Dataset records —
----
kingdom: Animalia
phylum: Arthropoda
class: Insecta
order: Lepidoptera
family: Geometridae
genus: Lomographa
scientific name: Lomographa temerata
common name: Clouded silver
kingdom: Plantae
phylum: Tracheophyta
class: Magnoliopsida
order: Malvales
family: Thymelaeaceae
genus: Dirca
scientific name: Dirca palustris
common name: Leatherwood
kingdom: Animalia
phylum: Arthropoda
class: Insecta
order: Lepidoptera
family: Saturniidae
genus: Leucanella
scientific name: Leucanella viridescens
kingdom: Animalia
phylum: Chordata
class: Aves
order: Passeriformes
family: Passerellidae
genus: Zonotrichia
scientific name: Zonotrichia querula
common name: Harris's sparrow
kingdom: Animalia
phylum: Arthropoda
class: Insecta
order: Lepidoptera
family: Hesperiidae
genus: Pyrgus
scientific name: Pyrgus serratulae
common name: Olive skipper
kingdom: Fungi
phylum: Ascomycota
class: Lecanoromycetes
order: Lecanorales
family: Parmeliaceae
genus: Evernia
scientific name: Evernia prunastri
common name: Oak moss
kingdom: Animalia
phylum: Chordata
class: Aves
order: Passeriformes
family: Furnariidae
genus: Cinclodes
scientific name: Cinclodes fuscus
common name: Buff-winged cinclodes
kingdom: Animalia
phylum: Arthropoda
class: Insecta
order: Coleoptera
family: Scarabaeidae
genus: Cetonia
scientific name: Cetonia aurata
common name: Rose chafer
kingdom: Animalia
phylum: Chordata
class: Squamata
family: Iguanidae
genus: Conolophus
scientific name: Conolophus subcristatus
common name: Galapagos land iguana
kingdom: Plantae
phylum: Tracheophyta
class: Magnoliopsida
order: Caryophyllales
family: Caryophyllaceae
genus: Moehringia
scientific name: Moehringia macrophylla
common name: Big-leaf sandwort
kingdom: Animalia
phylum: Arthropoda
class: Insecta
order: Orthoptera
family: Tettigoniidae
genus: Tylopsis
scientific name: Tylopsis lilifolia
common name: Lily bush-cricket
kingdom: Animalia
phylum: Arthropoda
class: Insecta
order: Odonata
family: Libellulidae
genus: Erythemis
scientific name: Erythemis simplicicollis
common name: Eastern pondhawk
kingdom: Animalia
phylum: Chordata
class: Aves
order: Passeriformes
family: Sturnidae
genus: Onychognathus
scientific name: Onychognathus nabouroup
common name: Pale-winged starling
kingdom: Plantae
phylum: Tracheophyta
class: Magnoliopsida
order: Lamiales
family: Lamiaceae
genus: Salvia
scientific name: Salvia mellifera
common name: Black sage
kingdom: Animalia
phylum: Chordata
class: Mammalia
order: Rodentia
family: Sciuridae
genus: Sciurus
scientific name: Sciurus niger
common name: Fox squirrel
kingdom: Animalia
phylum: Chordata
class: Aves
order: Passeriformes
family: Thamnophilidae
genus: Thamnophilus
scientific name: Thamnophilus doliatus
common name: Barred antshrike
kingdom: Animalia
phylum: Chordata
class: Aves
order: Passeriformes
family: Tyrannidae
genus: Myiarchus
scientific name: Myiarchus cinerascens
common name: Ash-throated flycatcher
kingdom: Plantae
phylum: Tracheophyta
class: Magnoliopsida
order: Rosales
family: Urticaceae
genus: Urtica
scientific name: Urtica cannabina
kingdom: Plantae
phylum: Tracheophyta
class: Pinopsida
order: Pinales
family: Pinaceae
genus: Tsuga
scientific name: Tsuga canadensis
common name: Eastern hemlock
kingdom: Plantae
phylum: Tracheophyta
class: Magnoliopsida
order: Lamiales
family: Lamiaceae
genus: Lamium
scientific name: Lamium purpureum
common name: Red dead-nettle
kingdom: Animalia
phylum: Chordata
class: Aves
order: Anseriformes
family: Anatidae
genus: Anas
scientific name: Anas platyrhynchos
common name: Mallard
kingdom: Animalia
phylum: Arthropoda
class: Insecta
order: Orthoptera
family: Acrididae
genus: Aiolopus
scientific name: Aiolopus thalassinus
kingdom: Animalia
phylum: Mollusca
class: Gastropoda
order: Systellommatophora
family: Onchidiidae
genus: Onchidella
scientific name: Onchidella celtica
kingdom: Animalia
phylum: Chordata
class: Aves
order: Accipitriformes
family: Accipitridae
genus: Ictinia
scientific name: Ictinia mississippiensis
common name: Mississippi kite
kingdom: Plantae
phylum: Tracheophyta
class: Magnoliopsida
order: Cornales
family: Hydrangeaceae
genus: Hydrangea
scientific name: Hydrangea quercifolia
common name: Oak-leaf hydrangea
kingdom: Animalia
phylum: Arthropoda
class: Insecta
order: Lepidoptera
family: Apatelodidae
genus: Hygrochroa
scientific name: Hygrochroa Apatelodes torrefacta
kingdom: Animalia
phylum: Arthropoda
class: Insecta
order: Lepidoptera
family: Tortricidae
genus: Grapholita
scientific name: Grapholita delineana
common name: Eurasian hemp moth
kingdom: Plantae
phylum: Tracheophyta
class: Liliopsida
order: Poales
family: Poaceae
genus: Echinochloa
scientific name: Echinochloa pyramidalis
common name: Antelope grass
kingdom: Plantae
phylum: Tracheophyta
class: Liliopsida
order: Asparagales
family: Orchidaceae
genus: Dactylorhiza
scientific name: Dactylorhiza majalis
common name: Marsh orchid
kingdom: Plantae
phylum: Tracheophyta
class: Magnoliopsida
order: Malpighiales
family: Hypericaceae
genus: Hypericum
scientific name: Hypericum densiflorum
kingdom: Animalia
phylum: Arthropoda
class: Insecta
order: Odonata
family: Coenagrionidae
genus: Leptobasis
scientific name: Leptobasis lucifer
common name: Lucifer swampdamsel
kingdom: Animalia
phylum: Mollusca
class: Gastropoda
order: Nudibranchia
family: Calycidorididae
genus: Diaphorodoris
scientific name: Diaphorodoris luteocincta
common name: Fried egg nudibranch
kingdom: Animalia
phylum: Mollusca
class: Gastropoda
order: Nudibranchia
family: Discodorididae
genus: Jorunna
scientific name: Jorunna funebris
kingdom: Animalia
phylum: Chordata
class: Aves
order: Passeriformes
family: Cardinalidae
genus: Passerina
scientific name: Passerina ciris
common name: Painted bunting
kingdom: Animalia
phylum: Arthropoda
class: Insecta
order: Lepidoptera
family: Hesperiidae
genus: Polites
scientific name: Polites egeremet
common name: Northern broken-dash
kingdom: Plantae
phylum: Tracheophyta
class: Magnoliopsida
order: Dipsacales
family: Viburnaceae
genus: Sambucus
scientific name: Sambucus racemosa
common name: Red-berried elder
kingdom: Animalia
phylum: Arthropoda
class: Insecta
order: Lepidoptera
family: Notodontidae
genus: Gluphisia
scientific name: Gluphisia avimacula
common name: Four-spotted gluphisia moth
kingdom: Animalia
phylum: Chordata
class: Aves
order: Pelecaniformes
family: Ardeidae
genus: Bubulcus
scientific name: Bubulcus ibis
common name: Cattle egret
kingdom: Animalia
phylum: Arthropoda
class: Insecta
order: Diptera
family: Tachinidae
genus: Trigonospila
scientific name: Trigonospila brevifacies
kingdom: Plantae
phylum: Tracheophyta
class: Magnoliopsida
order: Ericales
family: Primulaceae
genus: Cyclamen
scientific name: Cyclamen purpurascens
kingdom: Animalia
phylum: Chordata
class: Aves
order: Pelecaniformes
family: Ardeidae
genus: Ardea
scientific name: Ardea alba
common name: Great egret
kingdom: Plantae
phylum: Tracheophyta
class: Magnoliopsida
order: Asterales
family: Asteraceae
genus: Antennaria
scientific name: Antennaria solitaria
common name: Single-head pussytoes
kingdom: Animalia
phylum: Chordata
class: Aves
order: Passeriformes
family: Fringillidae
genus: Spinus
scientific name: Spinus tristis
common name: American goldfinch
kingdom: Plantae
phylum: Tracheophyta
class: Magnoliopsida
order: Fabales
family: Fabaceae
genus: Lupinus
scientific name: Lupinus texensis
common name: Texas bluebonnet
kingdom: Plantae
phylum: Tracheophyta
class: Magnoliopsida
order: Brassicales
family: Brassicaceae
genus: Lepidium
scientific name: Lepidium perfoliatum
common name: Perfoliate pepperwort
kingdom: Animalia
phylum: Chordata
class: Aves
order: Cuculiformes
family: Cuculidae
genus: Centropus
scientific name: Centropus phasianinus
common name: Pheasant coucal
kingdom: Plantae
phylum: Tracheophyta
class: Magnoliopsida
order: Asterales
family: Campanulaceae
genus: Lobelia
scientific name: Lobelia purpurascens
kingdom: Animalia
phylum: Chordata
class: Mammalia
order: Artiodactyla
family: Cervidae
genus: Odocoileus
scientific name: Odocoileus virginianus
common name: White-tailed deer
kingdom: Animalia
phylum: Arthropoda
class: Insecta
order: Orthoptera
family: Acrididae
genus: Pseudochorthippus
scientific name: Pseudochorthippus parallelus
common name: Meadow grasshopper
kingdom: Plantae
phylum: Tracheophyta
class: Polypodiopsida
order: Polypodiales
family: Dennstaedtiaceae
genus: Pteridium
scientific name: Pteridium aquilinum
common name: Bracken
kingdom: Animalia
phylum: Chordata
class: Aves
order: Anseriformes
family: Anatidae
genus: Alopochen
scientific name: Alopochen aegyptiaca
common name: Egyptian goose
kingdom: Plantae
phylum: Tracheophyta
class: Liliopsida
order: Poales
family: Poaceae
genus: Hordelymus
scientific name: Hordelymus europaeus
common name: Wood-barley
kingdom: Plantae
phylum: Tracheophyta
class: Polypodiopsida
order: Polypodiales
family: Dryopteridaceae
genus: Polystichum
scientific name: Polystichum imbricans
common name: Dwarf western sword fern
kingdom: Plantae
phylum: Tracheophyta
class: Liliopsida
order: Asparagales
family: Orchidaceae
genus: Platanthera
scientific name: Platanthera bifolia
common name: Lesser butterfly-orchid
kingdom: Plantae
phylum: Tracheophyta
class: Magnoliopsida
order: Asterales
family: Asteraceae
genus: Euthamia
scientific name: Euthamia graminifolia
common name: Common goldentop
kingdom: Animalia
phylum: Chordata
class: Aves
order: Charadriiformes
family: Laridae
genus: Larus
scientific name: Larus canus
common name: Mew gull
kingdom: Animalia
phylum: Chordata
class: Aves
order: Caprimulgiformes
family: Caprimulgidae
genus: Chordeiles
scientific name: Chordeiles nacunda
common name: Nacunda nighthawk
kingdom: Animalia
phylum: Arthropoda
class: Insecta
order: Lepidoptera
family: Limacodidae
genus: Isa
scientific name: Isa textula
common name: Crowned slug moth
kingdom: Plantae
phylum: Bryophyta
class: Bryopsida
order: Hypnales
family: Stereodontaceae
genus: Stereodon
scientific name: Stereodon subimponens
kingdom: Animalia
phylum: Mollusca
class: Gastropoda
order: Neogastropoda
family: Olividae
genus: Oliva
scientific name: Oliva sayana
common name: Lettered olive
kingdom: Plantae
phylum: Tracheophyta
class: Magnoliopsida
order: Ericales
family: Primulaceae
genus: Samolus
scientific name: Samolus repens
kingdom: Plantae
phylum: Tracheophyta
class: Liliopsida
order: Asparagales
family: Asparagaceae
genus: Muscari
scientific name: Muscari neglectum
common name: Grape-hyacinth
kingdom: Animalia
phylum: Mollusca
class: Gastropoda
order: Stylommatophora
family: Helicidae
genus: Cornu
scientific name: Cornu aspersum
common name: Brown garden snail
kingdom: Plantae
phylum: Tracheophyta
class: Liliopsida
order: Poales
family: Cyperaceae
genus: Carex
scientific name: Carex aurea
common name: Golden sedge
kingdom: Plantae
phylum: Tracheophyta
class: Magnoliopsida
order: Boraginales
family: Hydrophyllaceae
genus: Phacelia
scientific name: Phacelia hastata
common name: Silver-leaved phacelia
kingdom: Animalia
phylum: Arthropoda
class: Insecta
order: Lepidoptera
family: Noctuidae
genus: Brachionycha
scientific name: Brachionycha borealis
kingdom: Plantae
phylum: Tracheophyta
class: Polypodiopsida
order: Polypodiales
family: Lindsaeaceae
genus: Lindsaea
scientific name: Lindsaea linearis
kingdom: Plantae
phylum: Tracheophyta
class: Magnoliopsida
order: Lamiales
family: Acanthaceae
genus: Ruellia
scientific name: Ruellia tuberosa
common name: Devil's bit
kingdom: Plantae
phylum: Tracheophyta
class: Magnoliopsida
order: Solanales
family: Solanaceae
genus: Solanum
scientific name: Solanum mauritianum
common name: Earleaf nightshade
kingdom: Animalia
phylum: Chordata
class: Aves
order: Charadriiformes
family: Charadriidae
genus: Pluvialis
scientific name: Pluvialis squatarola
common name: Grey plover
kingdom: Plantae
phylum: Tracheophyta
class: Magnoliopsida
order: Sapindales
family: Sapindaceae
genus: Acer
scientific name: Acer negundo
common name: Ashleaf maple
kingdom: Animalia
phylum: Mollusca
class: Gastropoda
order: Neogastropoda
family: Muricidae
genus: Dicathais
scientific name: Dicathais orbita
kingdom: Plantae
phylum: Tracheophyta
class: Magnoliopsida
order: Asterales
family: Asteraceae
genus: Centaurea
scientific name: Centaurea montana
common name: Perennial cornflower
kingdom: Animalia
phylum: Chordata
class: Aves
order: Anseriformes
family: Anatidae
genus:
----
EXERCISE AIM — Rewrite the items from the first line through the line containing "family: Passerellidae", renaming "common name" to "vernacular name" and leaving everything else unchanged.

FINISHED ANSWER —
kingdom: Animalia
phylum: Arthropoda
class: Insecta
order: Lepidoptera
family: Geometridae
genus: Lomographa
scientific name: Lomographa temerata
vernacular name: Clouded silver
kingdom: Plantae
phylum: Tracheophyta
class: Magnoliopsida
order: Malvales
family: Thymelaeaceae
genus: Dirca
scientific name: Dirca palustris
vernacular name: Leatherwood
kingdom: Animalia
phylum: Arthropoda
class: Insecta
order: Lepidoptera
family: Saturniidae
genus: Leucanella
scientific name: Leucanella viridescens
kingdom: Animalia
phylum: Chordata
class: Aves
order: Passeriformes
family: Passerellidae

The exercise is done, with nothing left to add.